The post-election dream of dispensing with the liberal trend in Washington had ended with a confrontation with the realities of life in the country and the need ultimately to obtain votes. During the first week of the 80th Congress, conservatives were more at odds with each other than with liberals.

A letter writer urges that the country needed to achieve cooperation in such areas as labor and management differences to establish itself in the eyes of other nations as a world leader in effecting peace and harmony in the world.

A letter from an old friend of the new publisher of The News, Thomas L. Robinson, informs that Mr. Robinson, when a teenager, was the most polite individual he had known. Originally hailing from Boston, the new publisher had as relatives Charles W. Eliot, president of Harvard from 1869 to 1909, and Rev. Dr. Henry W. Bellows of New York, Mr. Robinson's grandfather, who was one of the founders in 1860 of the Sanitary Commission, out of which had derived the Red Cross.

We thank the amity of the gentleman from Florida for that information.

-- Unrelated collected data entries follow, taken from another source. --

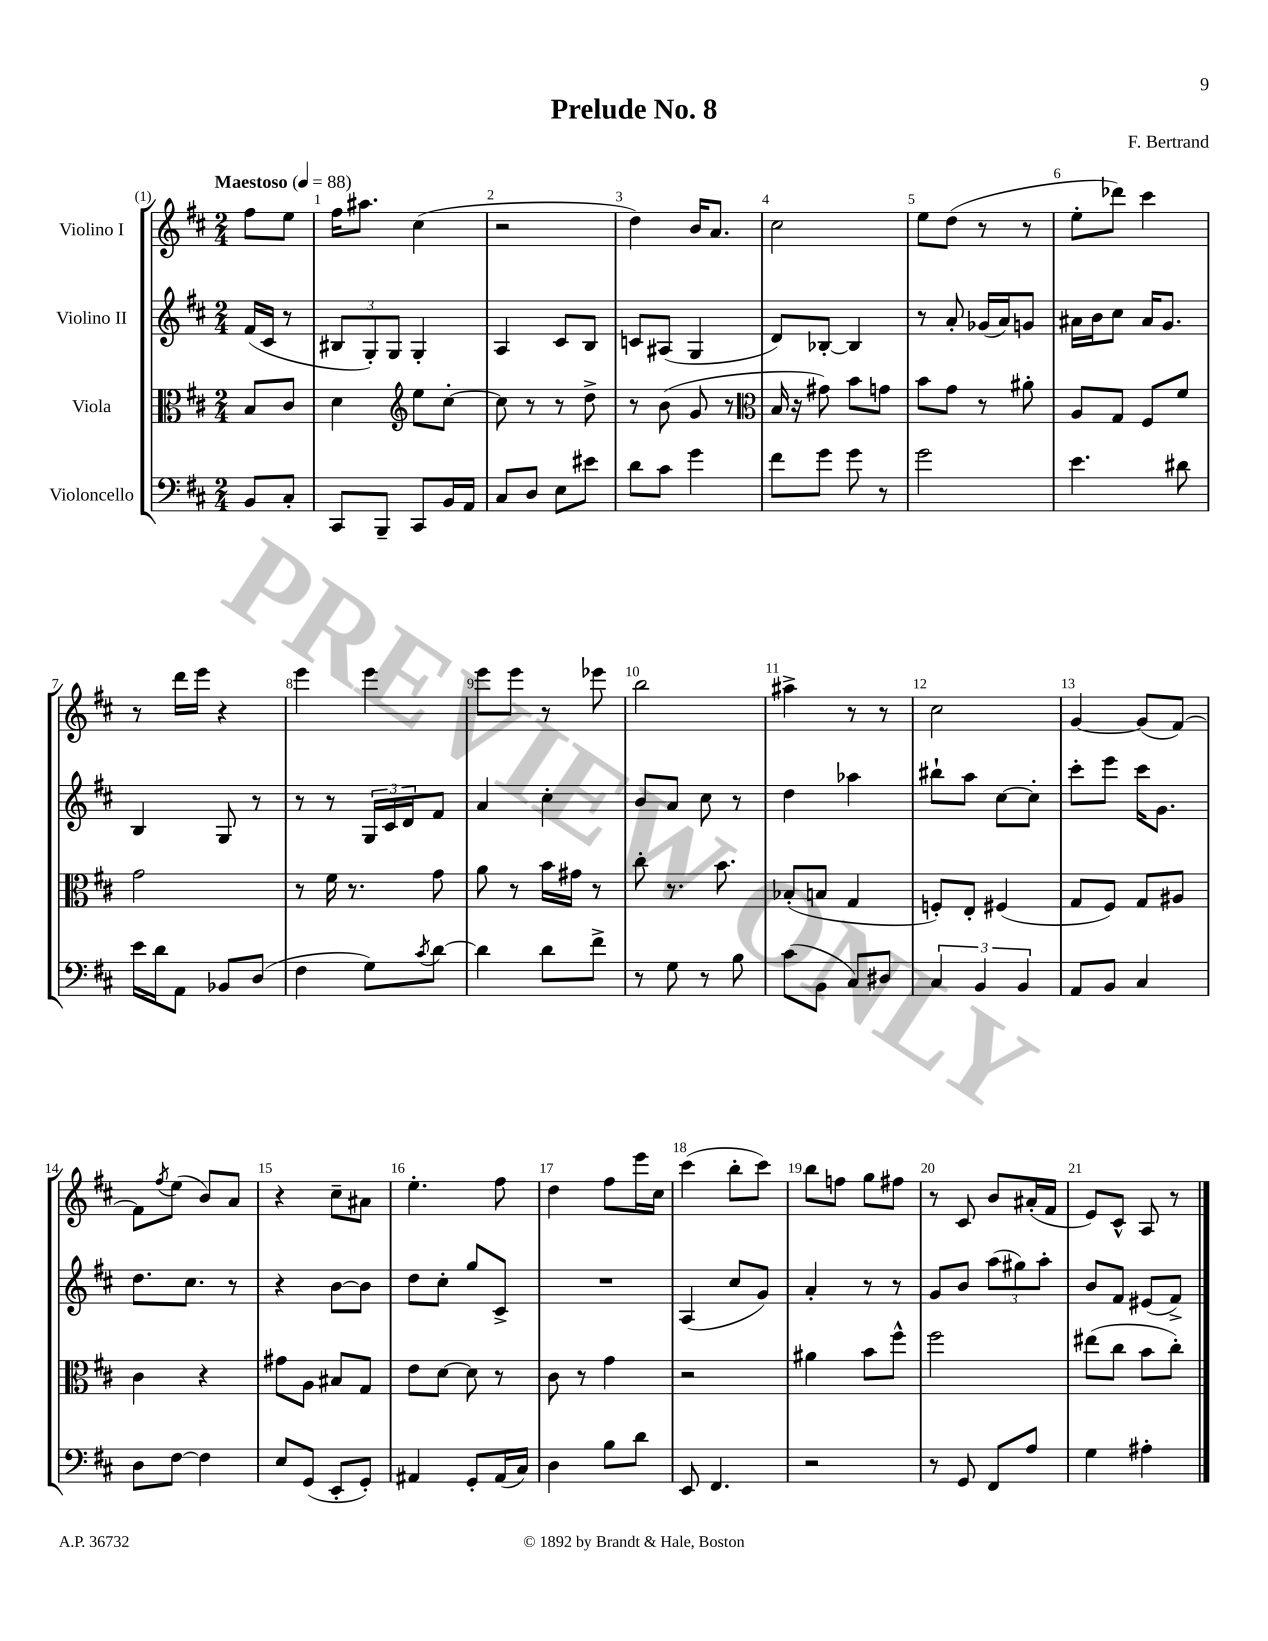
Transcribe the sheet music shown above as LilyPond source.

\header { title = "Prelude No. 8" composer = "F. Bertrand" }
<<
\new StaffGroup <<
\new Staff = "s0" \with { instrumentName = "Violino I" } {
    \clef treble \key d \major \numericTimeSignature \time 2/4 \partial 4 \tempo "Maestoso" 4 = 88
    fis''8 e''8 |
    fis''16 ais''8. cis''4( |
    r2 |
    d''4) b'16 a'8. |
    cis''2 |
    e''8 d''8( r8 r8 |
    e''8-. des'''8) cis'''4 |
    r8 d'''16 e'''16 r4 |
    e'''4 e'''4 |
    e'''8 e'''8 r8 ees'''8 |
    b''2 |
    ais''4-> r8 r8 |
    cis''2 |
    g'4~ g'8( fis'8~) |
    fis'8 \acciaccatura { fis''8 } e''8( b'8) a'8 |
    r4 cis''8-- ais'8 |
    e''4.-. fis''8 |
    d''4 fis''8 e'''16 cis''16 |
    cis'''4( b''8-. cis'''8) |
    b''8 f''8 g''8 fis''8 |
    r8 cis'8 b'8 ais'16-.( fis'16 |
    e'8) cis'8-^ a8 r8 \bar "|." |
}
\new Staff = "s1" \with { instrumentName = "Violino II" } {
    \clef treble \key d \major \numericTimeSignature \time 2/4 \partial 4
    fis'16( cis'16 r8 |
    \tuplet 3/2 { bis8 g8-.) g8 } g4-. |
    a4 cis'8 b8 |
    c'8 ais8( g4 |
    d'8) bes8~-. bes4 |
    r8 a'8-. ges'16( a'16) g'8 |
    ais'16 b'16 cis''8 ais'16 g'8. |
    b4 g8 r8 |
    r8 r8 \tuplet 3/2 { g16 cis'16 d'16 } fis'8 |
    a'4 cis''4-. |
    b'8 a'8 cis''8 r8 |
    d''4 aes''4 |
    bis''8-! a''8 cis''8~ cis''8-. |
    cis'''8-. e'''8 cis'''16 g'8. |
    d''8. cis''8. r8 |
    r4 b'8~ b'8 |
    d''8 cis''8-. g''8 cis'8-> |
    R2 |
    a4( cis''8 g'8) |
    a'4-. r8 r8 |
    g'8 b'8 \tuplet 3/2 { a''8( gis''8) a''8-. } |
    b'8 fis'8 eis'8( fis'8->) \bar "|." |
}
\new Staff = "s2" \with { instrumentName = "Viola" } {
    \clef alto \key d \major \numericTimeSignature \time 2/4 \partial 4
    b8 cis'8 |
    d'4 \clef treble e''8 cis''8~-. |
    cis''8 r8 r8 d''8-> |
    r8 b'8( g'8 r8 |
    \clef alto b16 r16 gis'8) b'8 g'8 |
    b'8 g'8 r8 ais'8-. |
    a8 g8 fis8 fis'8 |
    g'2 |
    r8 fis'16 r8. g'8 |
    a'8 r8 b'16 gis'16 r8 |
    cis''8-. r8. b'8. |
    bes8-.( b8 g4 |
    f8-.) e8-. fis4( |
    g8 fis8) g8 ais8 |
    cis'4 r4 |
    gis'8 a8 bis8 g8 |
    e'8 d'8~ d'8 r8 |
    cis'8 r8 g'4 |
    r2 |
    ais'4 b'8 fis''8-^ |
    fis''2 |
    eis''8( cis''8 b'8 cis''8-.) \bar "|." |
}
\new Staff = "s3" \with { instrumentName = "Violoncello" } {
    \clef bass \key d \major \numericTimeSignature \time 2/4 \partial 4
    b,8 cis8-. |
    cis,8 b,,8-- cis,8 b,16 a,16 |
    cis8 d8 e8 eis'8 |
    d'8 cis'8 g'4 |
    fis'8 g'8 g'8 r8 |
    g'2 |
    e'4. dis'8 |
    e'16 d'16 a,8 bes,8 d8( |
    fis4 g8) \acciaccatura { cis'8 } d'8~ |
    d'4 d'8 fis'8-> |
    r8 g8 r8 b8 |
    cis'8( b,8 cis8) dis8 |
    \tuplet 3/2 { cis4 b,4 b,4 } |
    a,8 b,8 cis4 |
    d8 fis8~ fis4 |
    e8 g,8( e,8-. g,8-.) |
    ais,4 g,8-. ais,16( cis16) |
    d4 b8 d'8 |
    e,8 fis,4. |
    r2 |
    r8 g,8 fis,8 a8 |
    g4 ais4-. \bar "|." |
}
>>
>>
\layout { \context { \Score \override BarNumber.break-visibility = ##(#f #t #t) barNumberVisibility = #all-bar-numbers-visible } }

We have a need to know who it is comin' down heya takin' ove' things, maybe bringin' the wrong so't o' pedigree to beya on things, such that theya might be some so't o' doorkey revoolution brought on by it.

A letter finds that the way to raise teacher salaries was to cut corporate taxes to the bone so that corporations would want to locate in the state, and so that teachers would then wish to come to such a prosperous place, at least judging by the advocates of lower income taxes, while also leaving the sales tax as it was. He concludes that the proponents of such a plan really were attempting to undermine progress in the state.

And Senator Soaper again returns to the editorial page, after a five-year absenceŚwith about as much of worth to say as before.